Improving physical healthcare for people with serious mental illness (SHINE Project)

North West LondonMental Health
Start Date: 1 Apr 2015

Improving physical healthcare for people with serious mental illness (SHINE Project)

People with serious mental illness, such as schizophrenia and bipolar disorder, have a significantly reduced life expectancy and a higher prevalence of physical health disorders than the general population.

Assessing the physical health of patients when they are in hospital offers an opportunity to identify risk factors for developing conditions such as cardiovascular disease or diabetes and provide advice and support on services that can be accessed on discharge. Unfortunately this is rarely done for patients with serious mental illness when they are in hospital, despite numerous national guidelines recommending such an approach.

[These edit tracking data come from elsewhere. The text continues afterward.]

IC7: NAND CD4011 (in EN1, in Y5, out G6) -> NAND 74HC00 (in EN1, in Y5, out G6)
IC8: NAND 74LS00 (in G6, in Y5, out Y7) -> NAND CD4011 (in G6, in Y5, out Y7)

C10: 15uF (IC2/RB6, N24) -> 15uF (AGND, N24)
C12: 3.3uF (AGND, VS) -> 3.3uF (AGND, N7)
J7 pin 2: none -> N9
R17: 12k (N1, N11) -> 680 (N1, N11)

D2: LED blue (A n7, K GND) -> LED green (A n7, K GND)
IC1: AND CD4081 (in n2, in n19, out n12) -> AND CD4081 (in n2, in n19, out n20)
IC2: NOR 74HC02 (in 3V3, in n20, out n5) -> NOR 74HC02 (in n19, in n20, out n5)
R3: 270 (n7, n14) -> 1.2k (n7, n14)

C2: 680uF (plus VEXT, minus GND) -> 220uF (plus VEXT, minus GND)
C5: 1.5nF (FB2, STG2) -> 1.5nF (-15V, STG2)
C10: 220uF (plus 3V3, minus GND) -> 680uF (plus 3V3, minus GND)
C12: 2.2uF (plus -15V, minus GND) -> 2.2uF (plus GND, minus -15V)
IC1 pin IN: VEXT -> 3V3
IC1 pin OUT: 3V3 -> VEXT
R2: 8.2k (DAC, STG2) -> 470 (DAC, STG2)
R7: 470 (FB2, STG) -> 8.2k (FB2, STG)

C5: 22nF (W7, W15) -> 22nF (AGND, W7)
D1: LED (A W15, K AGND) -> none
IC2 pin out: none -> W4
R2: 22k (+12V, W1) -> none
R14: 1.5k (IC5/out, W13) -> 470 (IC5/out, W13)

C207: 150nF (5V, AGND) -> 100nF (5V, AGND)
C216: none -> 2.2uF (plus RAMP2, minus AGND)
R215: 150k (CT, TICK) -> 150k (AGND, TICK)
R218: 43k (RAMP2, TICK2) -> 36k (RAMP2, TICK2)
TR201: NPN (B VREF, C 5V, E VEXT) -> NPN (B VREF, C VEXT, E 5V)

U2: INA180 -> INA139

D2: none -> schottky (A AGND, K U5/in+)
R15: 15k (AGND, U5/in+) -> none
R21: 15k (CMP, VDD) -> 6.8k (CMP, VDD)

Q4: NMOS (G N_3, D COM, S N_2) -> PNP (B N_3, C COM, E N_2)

Central North West London NHS Foundation Trust (CNWL), one of the largest providers of acute and community mental and physical healthcare has been working with NIHR CLAHRC Northwest London on a Health Foundation funded project to use quality improvement methods to develop and implement a tool to ensure all patients admitted to hospital have their physical healthcare needs met based on the use of the JBS3 Score as a calculator, which estimates an individual’s lifetime risk of a developing cardio-vascular disease and provide a basis for discussing with patients how their risk can be reduced. The systematic approach to quality improvement developed by CLAHRC Northwest London has been used by healthcare professionals, managers and patients to better understand care processes, develop and test interventions and engage with stakeholders.

Process Mapping the care pathways associated with admission were developed to analyse current practice and identify where improvements could be made and interventions introduced. An initial audit of recording of physical healthcare parameters identified the need for a more robust and streamlined assessment and recording system.

Ensuring people with a lived experience of serious mental illness are involved as full members of the Project Team and the Advisory Board to ensure all perspectives are considered and has led to the co-production of a patient held physical health booklet as a tool for shared decision-making around physical health. The booklet uses a traffic light system to explain risks and enable patients to take some responsibility for improving their physical wellbeing. Finally the project team have been provided with the ‘Long Term Success’ tool, designed by CLAHRC Northwest London to support the team to reflect on progress and identify challenges to sustaining improvements in the clinical setting.